課題 A>
文書抜粋のうち、「現代美術のとらえ方は様々ですが、「抽象表現主義」に焦点を当てて紹介します。」で始まり「であろう空間を体感できます。」まで続く部分を、一字も変えずに引用してもらえますか？

マーク・ロスコの「シーグラム壁画」(1958~59)による一室
マーク・ロスコの「シーグラム壁画」(1958~59)による一室
マーク・ロスコの「シーグラム壁画」(1958~59)による一室 ジャクソン・ポロック「緑、黒、黄褐色のコンポジション」1951年

 現代美術のとらえ方は様々ですが、「抽象表現主義」に焦点を当てて紹介します。

 抽象表現主義は、第2次世界大戦後~1950年代ごろ、米国で隆盛した抽象絵画を指します。特徴は大きい画面や、革新的な技法で表現したことで、代表的な作家はマーク・ロスコやジャクソン・ポロック、アド・ラインハートなど。彼らは西欧のシュールレアリスムの芸術家たちと交流し、多大な影響を受けました。その成果を見られるのが、DIC川村記念美術館です。

 ロスコの作品だけを展示する「ロスコ・ルーム」には、連作「シーグラム壁画」の7点が並びます。この連作は、ニューヨークのシーグラムビル内のレストランに飾る予定でした。しかし、オープン直後のレストランを訪れたロスコは、雰囲気が気に入らず契約を破棄。30点の作品は、DICやロンドンのテート・ギャラリーなどに分けて収蔵されました。DICでは、自作のみ並べることを望んだロスコが、実現させたかったであろう空間を体感できます。

リスト抜粋>

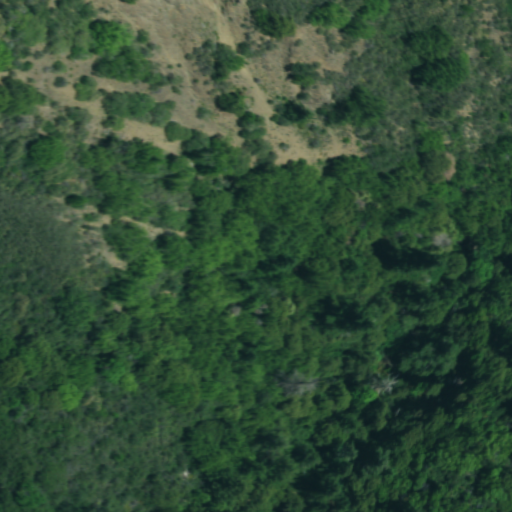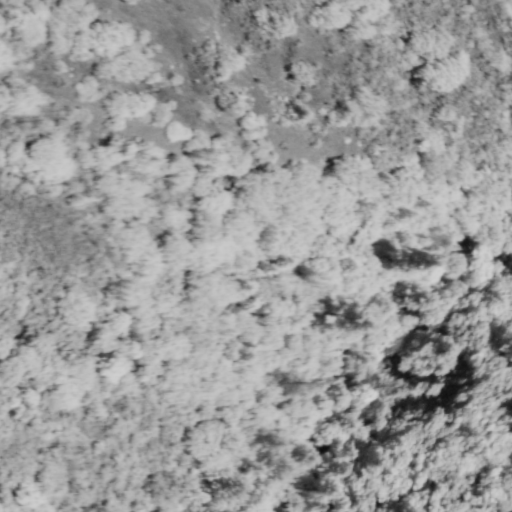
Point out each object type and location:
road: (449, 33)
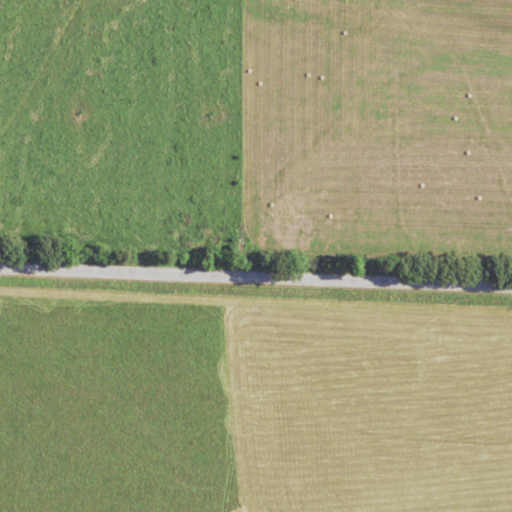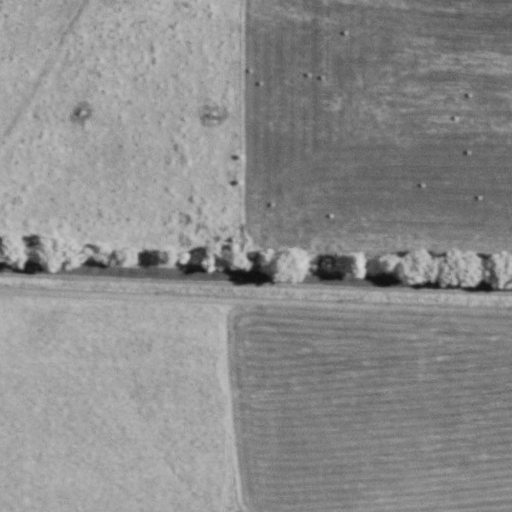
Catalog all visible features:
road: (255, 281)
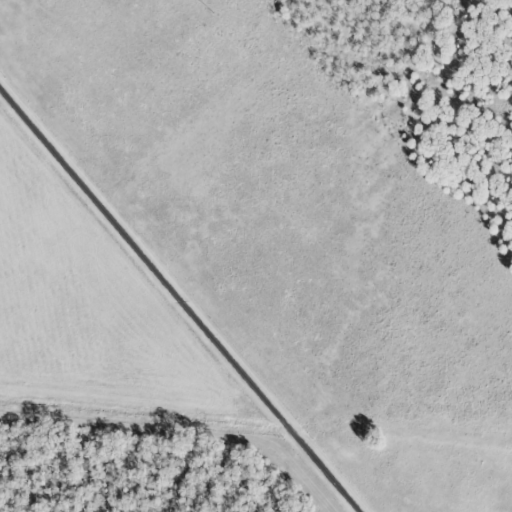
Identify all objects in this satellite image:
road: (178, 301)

課題 B>
リストの「Catalog all visible」を含む行から始めて、リストの最後の行まで、両端の行も含めてそのまま書き出してもらえますか？画像は解答に入れないでください。

解答 A>
現代美術のとらえ方は様々ですが、「抽象表現主義」に焦点を当てて紹介します。

 抽象表現主義は、第2次世界大戦後~1950年代ごろ、米国で隆盛した抽象絵画を指します。特徴は大きい画面や、革新的な技法で表現したことで、代表的な作家はマーク・ロスコやジャクソン・ポロック、アド・ラインハートなど。彼らは西欧のシュールレアリスムの芸術家たちと交流し、多大な影響を受けました。その成果を見られるのが、DIC川村記念美術館です。

 ロスコの作品だけを展示する「ロスコ・ルーム」には、連作「シーグラム壁画」の7点が並びます。この連作は、ニューヨークのシーグラムビル内のレストランに飾る予定でした。しかし、オープン直後のレストランを訪れたロスコは、雰囲気が気に入らず契約を破棄。30点の作品は、DICやロンドンのテート・ギャラリーなどに分けて収蔵されました。DICでは、自作のみ並べることを望んだロスコが、実現させたかったであろう空間を体感できます。

解答 B>
Catalog all visible features:
road: (255, 281)
Identify all objects in this satellite image:
road: (178, 301)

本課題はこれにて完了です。